EXCERPT TO READ
[Start of Attachment]

As pessimistic as I often seem to be, I am actually quite optimistic that we are on that path and even the most restrictive of the Judeo-Christian religions seem to be moving toward progressive inclusion of all perspectives. People seem weary of division and separation and are slowly moving toward embracing a more comprehensive world view without leaving the culture through which they were indoctrinated.
Maybe we need a return to existential ideology based on that 20th century western philosophy. In this way we need to strip away what is inauthentic and inessential to Being. However, the "nothingness" that we finally achieve will be God or closer to God than has ever been experienced before by a large group of minds.
In determining a 'spiritual path' what 'spiritual authority' do you look to, since you are the one making the choice to conform or NOT to conform to the path claimed by that authority? You may surrender to the experience that you believe is derived from the belief system (the teaching or 'text') you choose as 'truth," but make no mistake YOU have CHOSEN it. You decide what or who delivers the 'truth.'
Therefore, you are the final authority and your capacity to choose attests to this fact.
You choose one above another, Christian above Advaita, Judaism above Buddha and, although none, or all, may be "truth," one thing is certain, YOU have made the choice for truth as you believe it. The path, or 'way,' has NOT chosen you, you have chosen the way.
(one may decide that their choice is the only choice that CAN be made and proclaim it as such, and that's called "proselytizing." Most free-thinking people rebel against that since they feel that the freedom to choose is being denied them).
So what does it mean if your choose NO path from the choices available or choose to extract the 'truth' from many paths, not choosing one above another? Does relying on your own 'authority' make you shallow or ignorant? Actually, I sense that those who shun all traditions, and possibly conceptualize their own path or spiritual direction, are not shallow at all, but merely follow the maxim of many great masters who teach that you must FIND YOUR OWN WAY.
Ah, but the ancient teachings contained in the 'texts' are so irresistible in their allure and even the most enlightened 'spiritual master' may get trapped by the cultural deterministic conditioning within all texts and the beliefs from which the text is derived. Words are a product of 'ego,' and in that sense should always be suspect and approached with a cautious, drive-to-question (hyphenated to denote unity). It seems that we need to be plugged in and not to rely on someone else's words is to free-fall into "nothingness."
Maybe in the escape from the text and all the prescriptions that the words symbolize, one can finely be free? Good Luck with that endeavor, because it can be very disorienting to say the least! This is why most will always rely on the text and the belief systems propagated by others in order to seek Source/God.

[End of Attachment]

GIVEN RECORDS
[Start of Attachment]

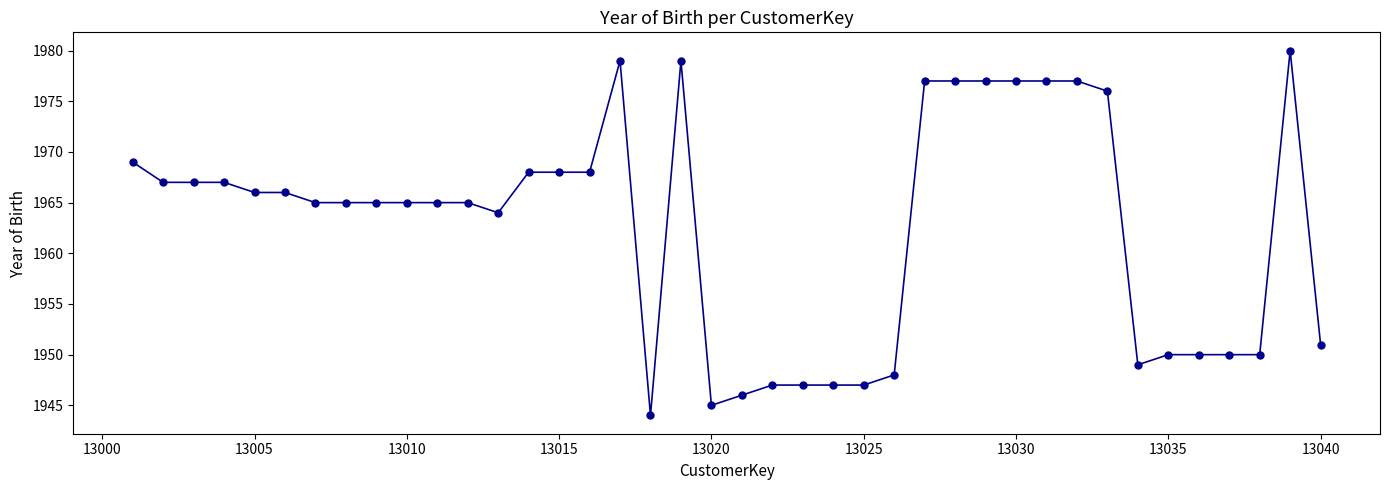

What is the value of the 39th point from the left?

1980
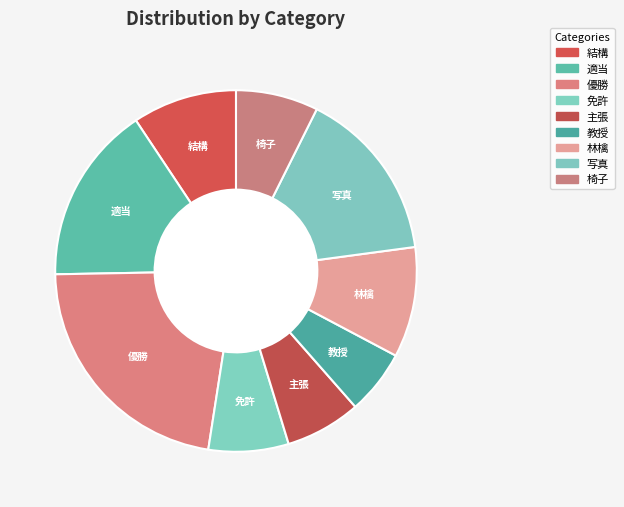

Rank the categories by value from highest to lowest.

優勝, 適当, 写真, 林檎, 結構, 椅子, 免許, 主張, 教授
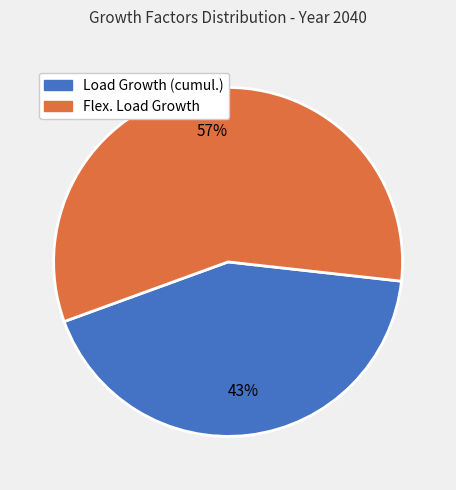

How many segments does this pie chart have?

2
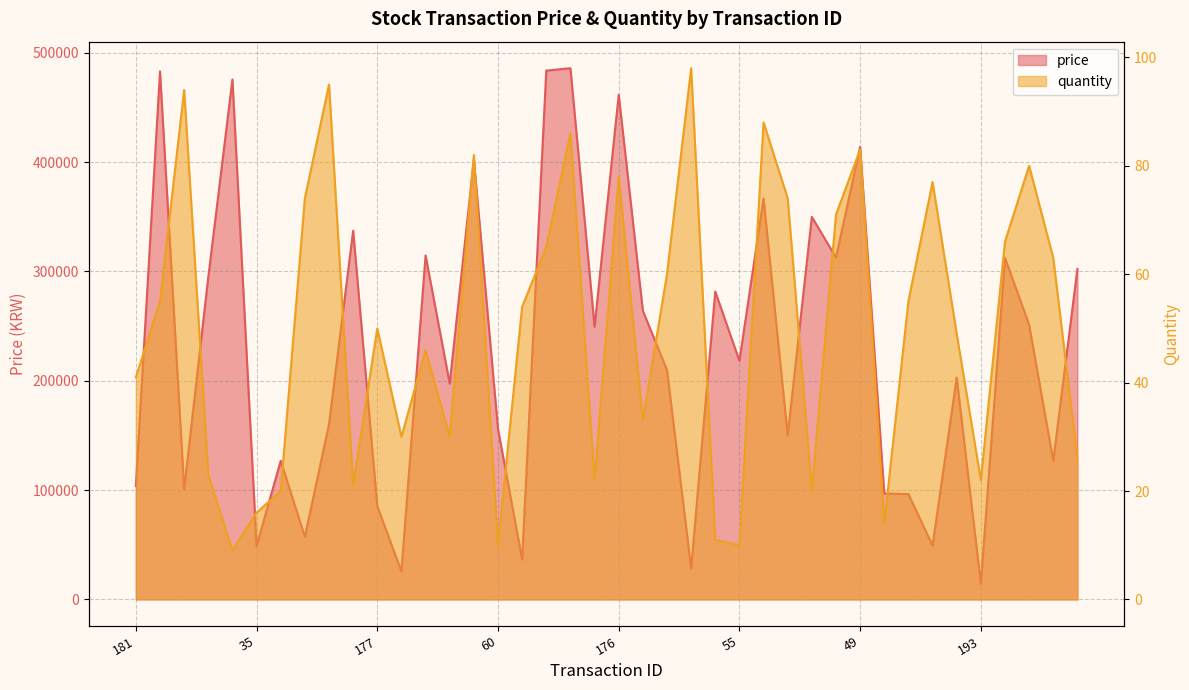

What is the sum of all price values?

9134013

[End of Attachment]

EXERCISE INSTRUCTIONS
In the passage on choosing a spiritual path, what is it called when someone proclaims their choice as the only one that can be made?

ANSWER TO THE EXERCISE
Proselytizing.